(Collected data entries)
╭──
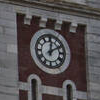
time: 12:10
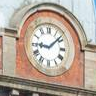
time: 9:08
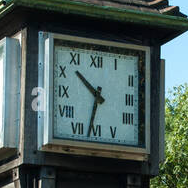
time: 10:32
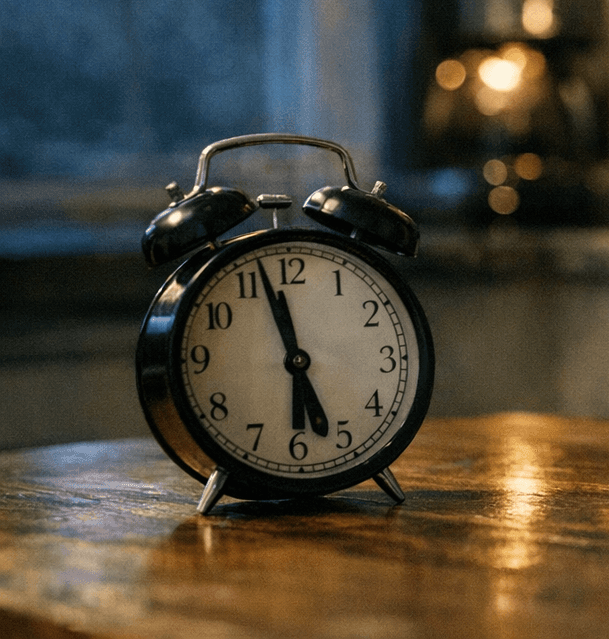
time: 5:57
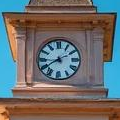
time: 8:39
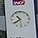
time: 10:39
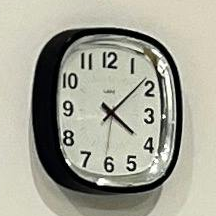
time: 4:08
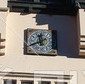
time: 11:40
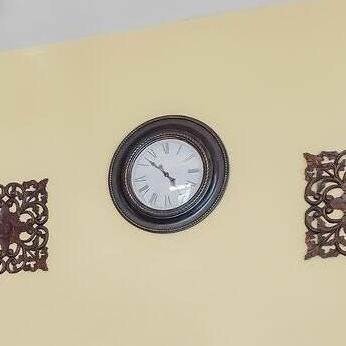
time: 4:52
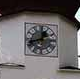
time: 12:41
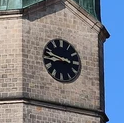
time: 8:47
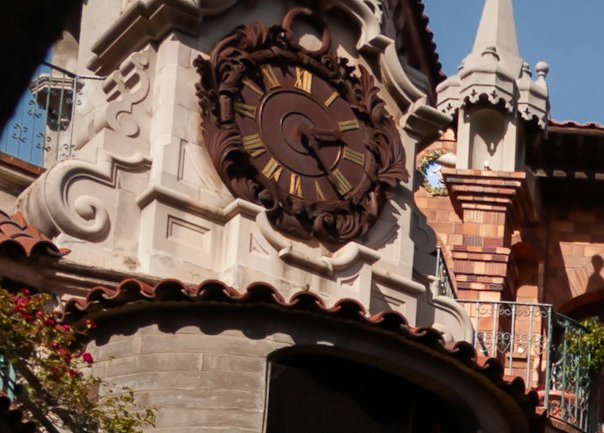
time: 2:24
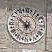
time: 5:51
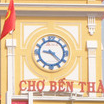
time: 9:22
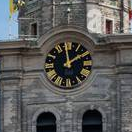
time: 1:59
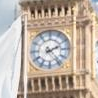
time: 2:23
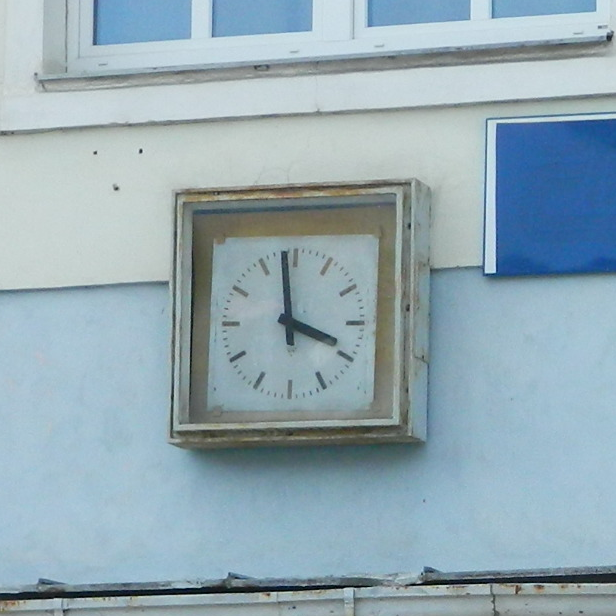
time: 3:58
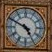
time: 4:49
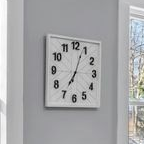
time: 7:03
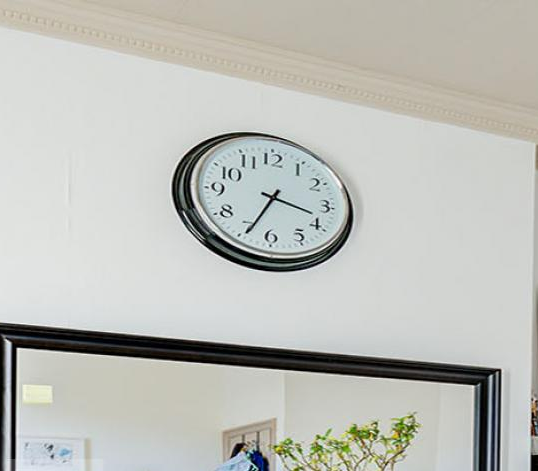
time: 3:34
╰──
Extract every line above verbatim, omitting the pictures.

**FULL OUTPUT**
time: 12:10
time: 9:08
time: 10:32
time: 5:57
time: 8:39
time: 10:39
time: 4:08
time: 11:40
time: 4:52
time: 12:41
time: 8:47
time: 2:24
time: 5:51
time: 9:22
time: 1:59
time: 2:23
time: 3:58
time: 4:49
time: 7:03
time: 3:34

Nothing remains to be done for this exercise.